● GOAL
Rewrite the records below with every "locality" changed to "collection site" and all other text left as it is. Leave the pictures out of your answer.

━━━━━ STORED DATA ━━━━━

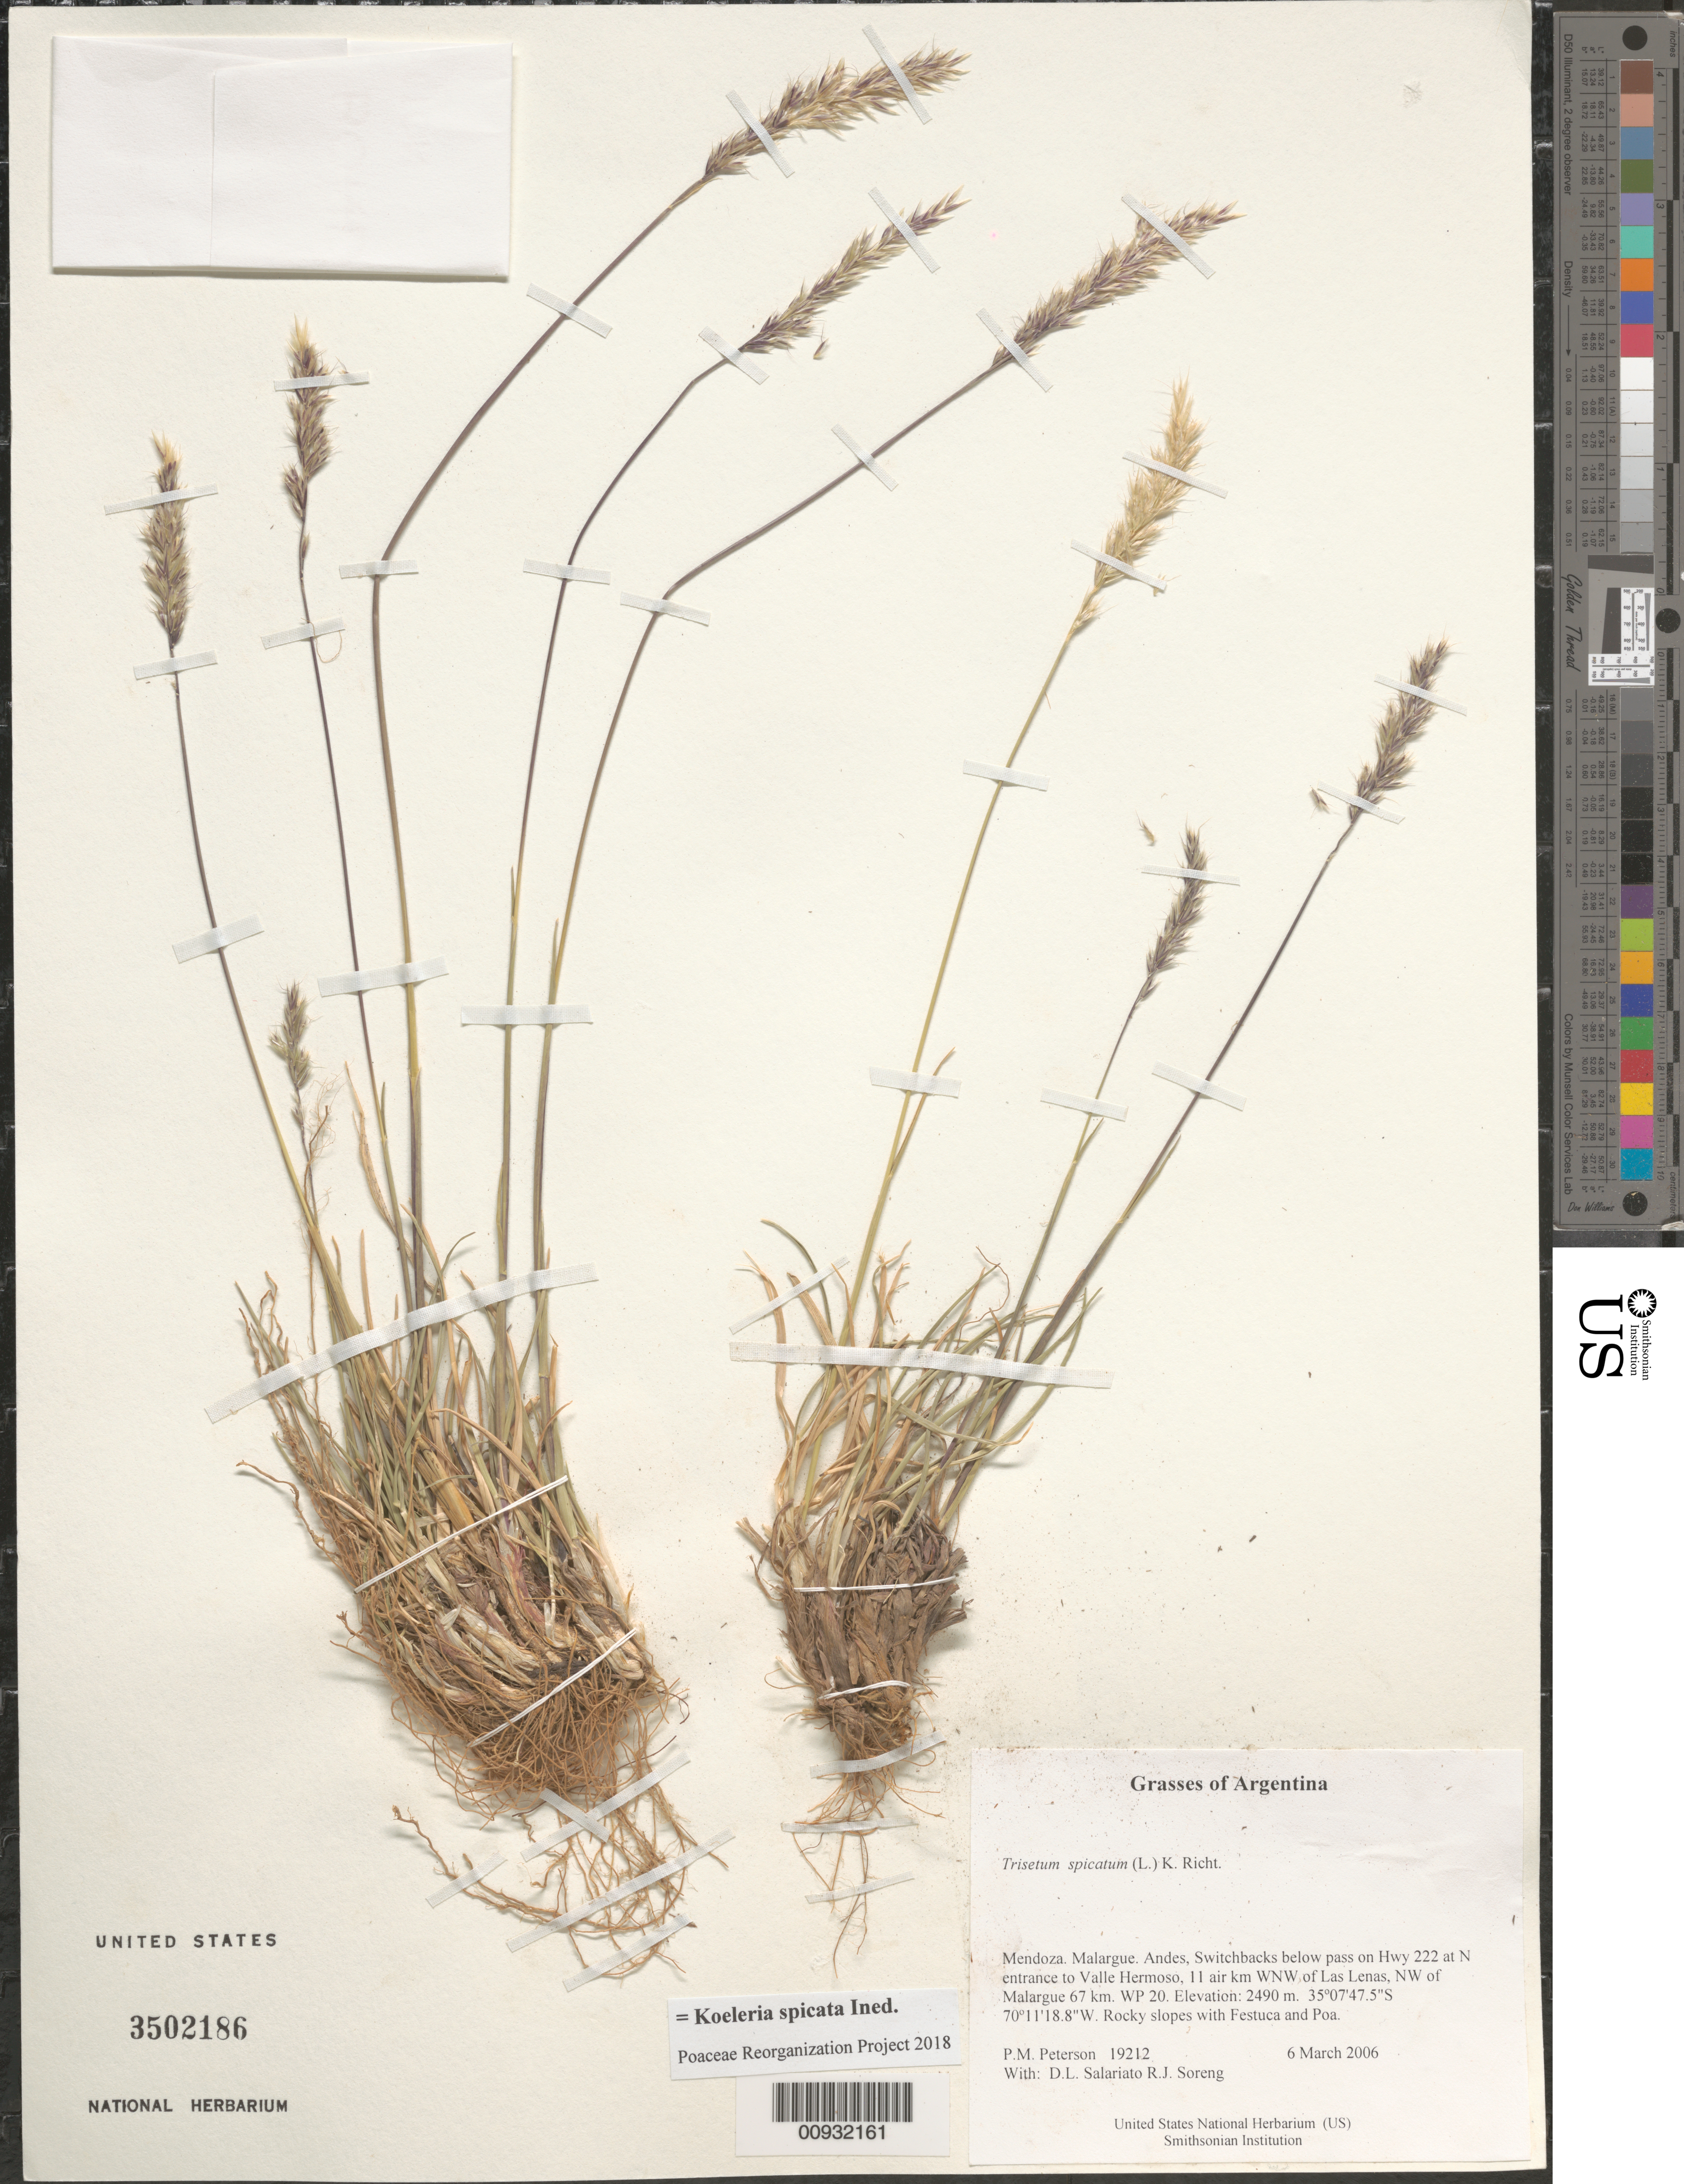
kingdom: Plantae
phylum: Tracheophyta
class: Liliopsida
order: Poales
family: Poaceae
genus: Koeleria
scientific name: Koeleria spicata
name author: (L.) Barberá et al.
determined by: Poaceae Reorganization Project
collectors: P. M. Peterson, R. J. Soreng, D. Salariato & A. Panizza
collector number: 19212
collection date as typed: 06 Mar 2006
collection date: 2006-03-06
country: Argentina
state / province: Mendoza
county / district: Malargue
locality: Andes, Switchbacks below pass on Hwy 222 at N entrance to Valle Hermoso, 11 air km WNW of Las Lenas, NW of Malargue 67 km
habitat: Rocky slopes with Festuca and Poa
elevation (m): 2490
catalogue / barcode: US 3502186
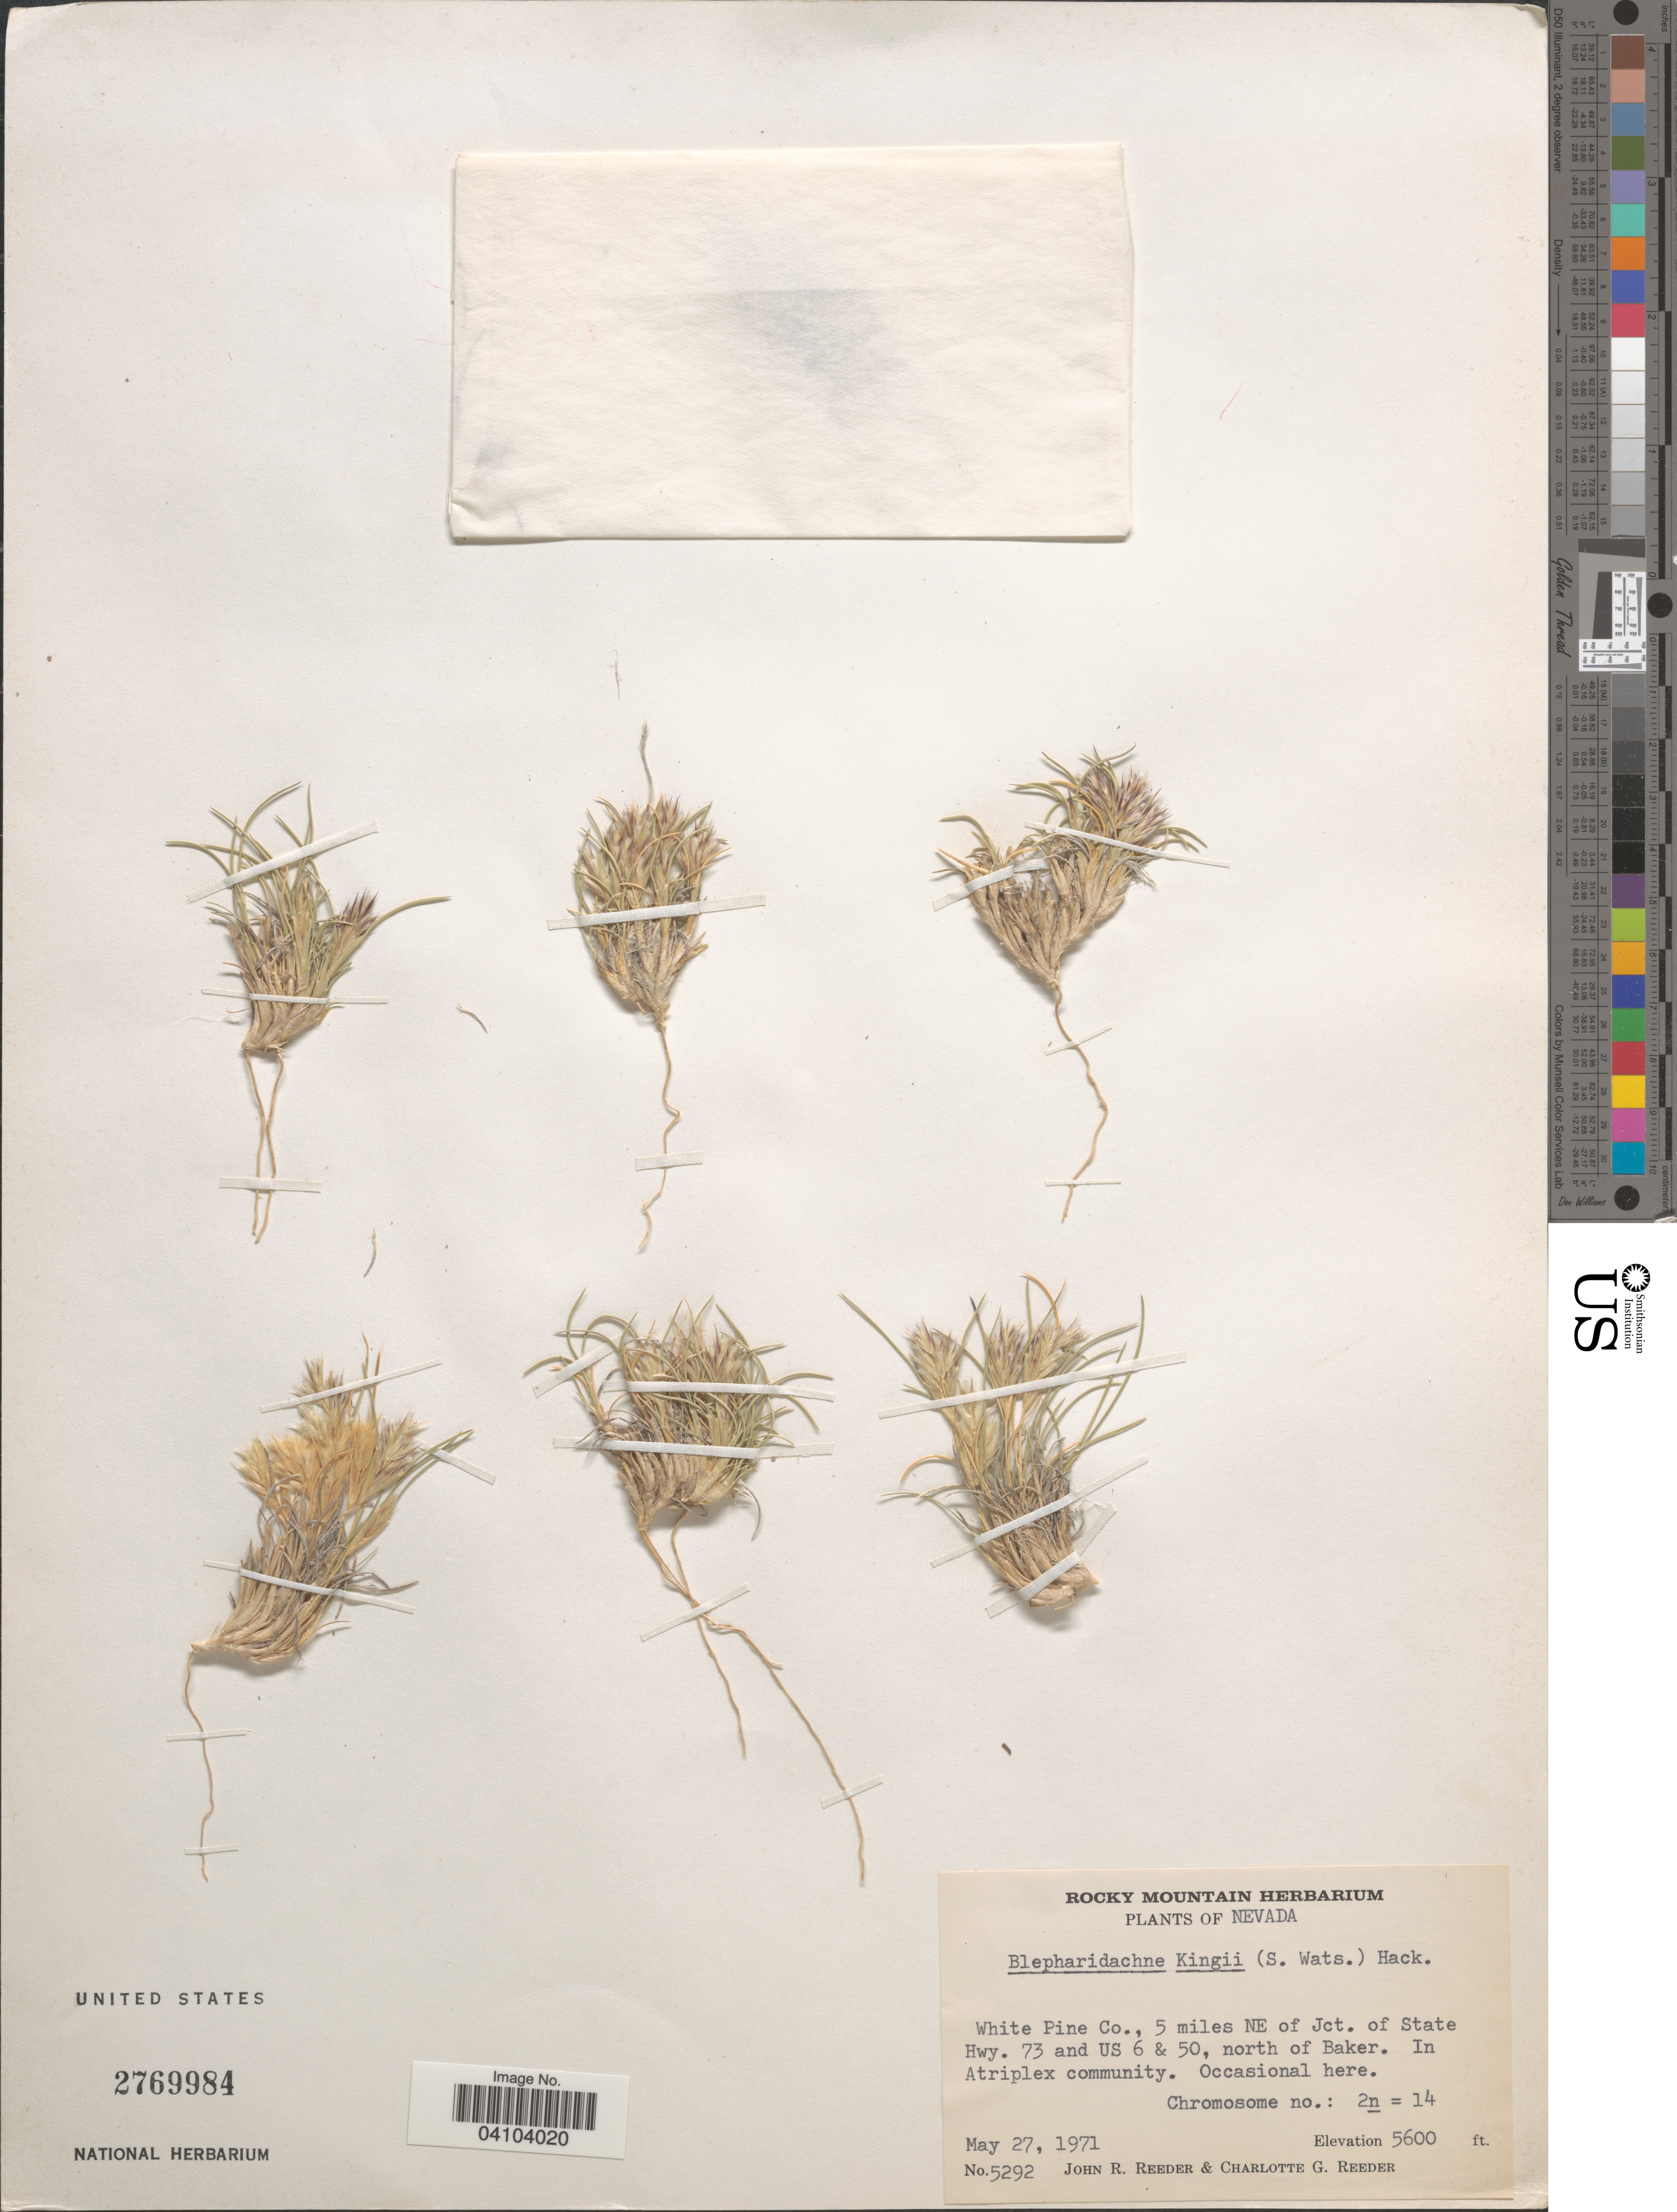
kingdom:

━━━━━

● RESPONSE TO THE TASK
kingdom: Plantae
phylum: Tracheophyta
class: Liliopsida
order: Poales
family: Poaceae
genus: Koeleria
scientific name: Koeleria spicata
name author: (L.) Barberá et al.
determined by: Poaceae Reorganization Project
collectors: P. M. Peterson, R. J. Soreng, D. Salariato & A. Panizza
collector number: 19212
collection date as typed: 06 Mar 2006
collection date: 2006-03-06
country: Argentina
state / province: Mendoza
county / district: Malargue
collection site: Andes, Switchbacks below pass on Hwy 222 at N entrance to Valle Hermoso, 11 air km WNW of Las Lenas, NW of Malargue 67 km
habitat: Rocky slopes with Festuca and Poa
elevation (m): 2490
catalogue / barcode: US 3502186
kingdom:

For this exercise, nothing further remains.